**INPUT DATA:**
━━━━
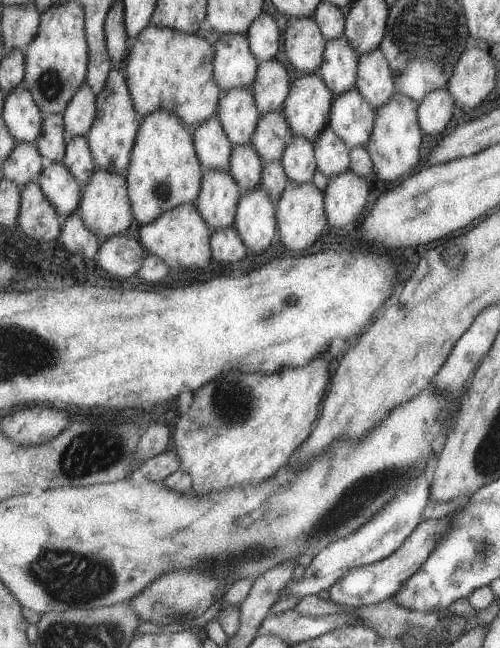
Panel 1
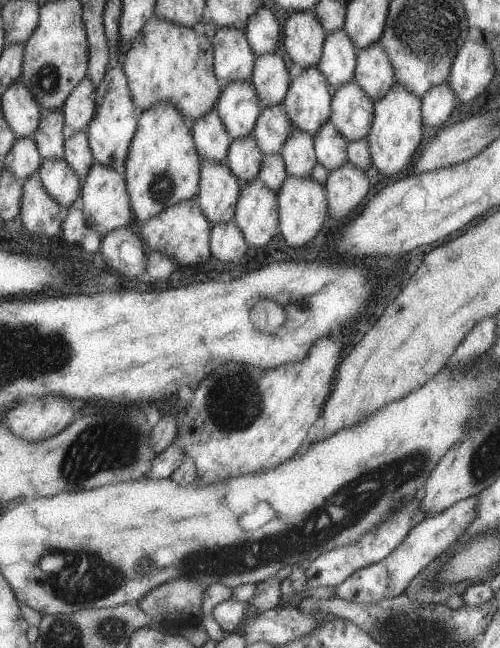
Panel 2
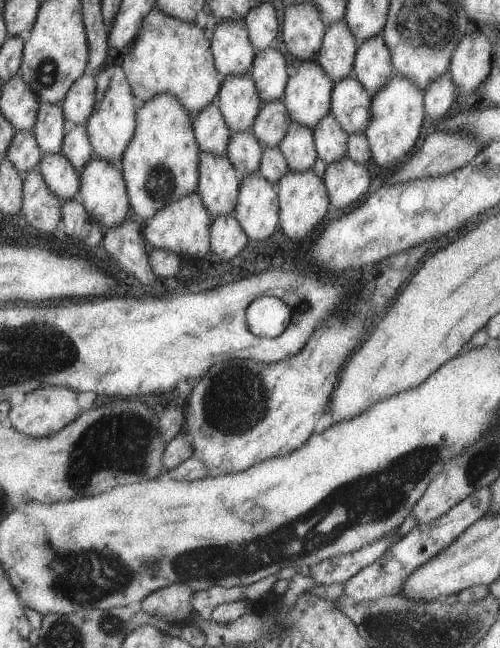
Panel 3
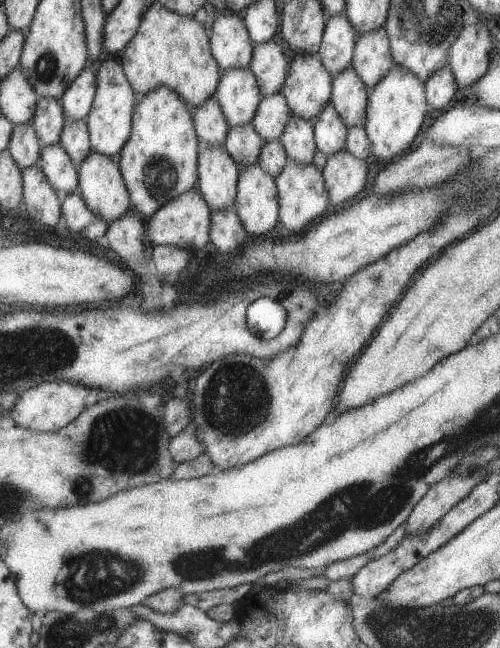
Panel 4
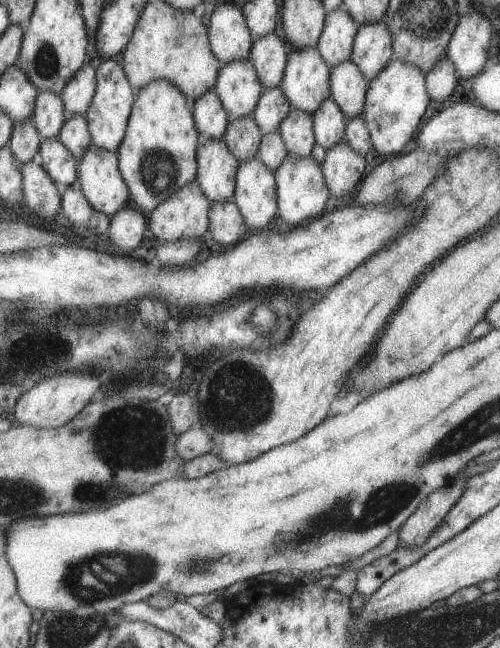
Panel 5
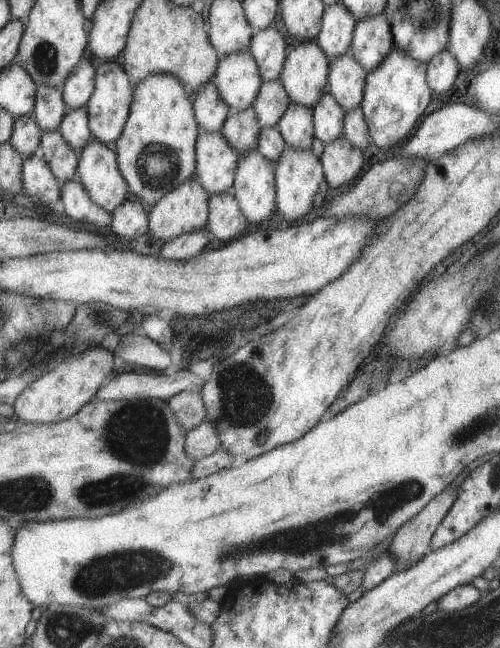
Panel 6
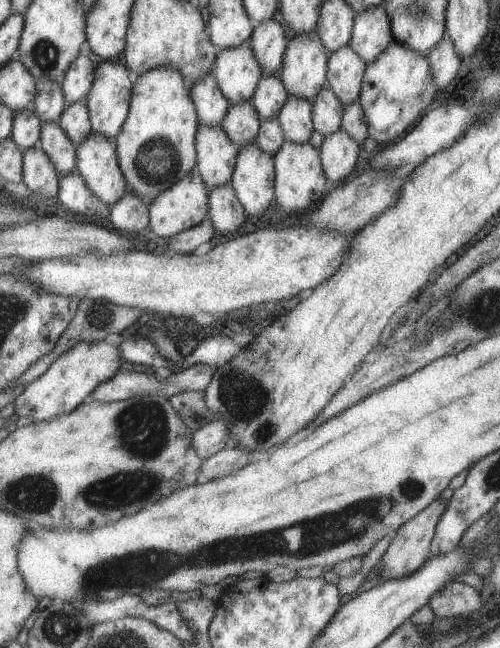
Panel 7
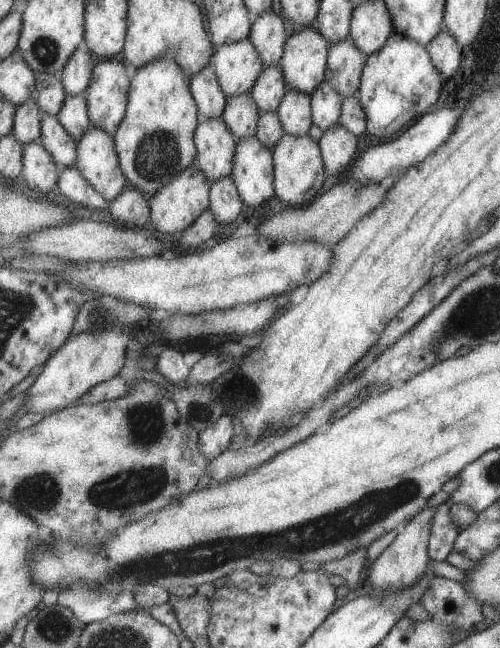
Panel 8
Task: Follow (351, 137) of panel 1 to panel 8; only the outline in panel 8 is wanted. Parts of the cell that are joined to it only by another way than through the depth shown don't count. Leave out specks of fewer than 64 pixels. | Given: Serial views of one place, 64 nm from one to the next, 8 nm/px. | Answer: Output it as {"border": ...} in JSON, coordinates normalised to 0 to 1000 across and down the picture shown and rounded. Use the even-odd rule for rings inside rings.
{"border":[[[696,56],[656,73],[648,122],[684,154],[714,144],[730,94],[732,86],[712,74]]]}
━━━━
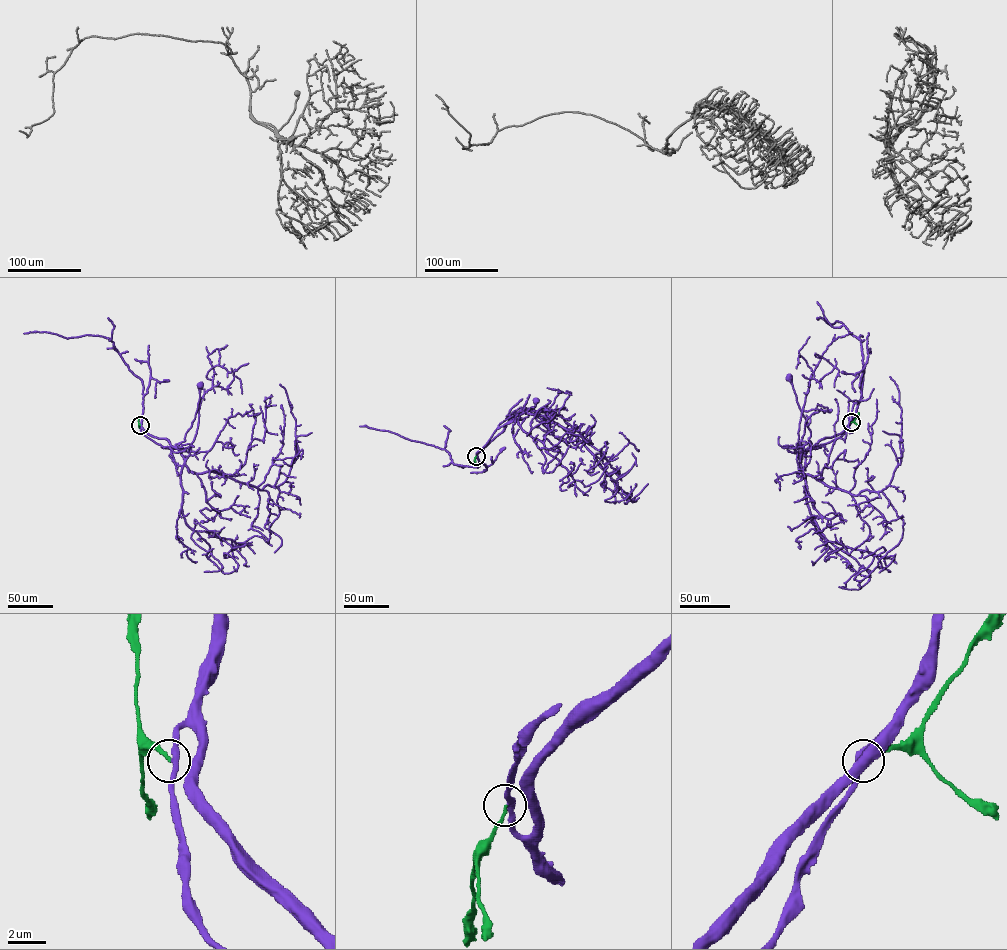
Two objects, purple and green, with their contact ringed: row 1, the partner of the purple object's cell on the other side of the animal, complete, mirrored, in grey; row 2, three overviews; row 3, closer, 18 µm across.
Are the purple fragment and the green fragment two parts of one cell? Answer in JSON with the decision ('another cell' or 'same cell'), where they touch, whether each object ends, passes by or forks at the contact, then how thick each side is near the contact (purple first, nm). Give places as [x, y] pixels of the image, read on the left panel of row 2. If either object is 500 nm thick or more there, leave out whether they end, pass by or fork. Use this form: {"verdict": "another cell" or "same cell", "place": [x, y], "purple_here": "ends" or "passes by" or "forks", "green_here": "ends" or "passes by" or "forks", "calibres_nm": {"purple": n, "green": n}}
━━━━
**YOUR INSTRUCTIONS:**
Taking the listing above line by line, say how many lines include the string "purple", and give only that number.

**YOUR RESPONSE:**
2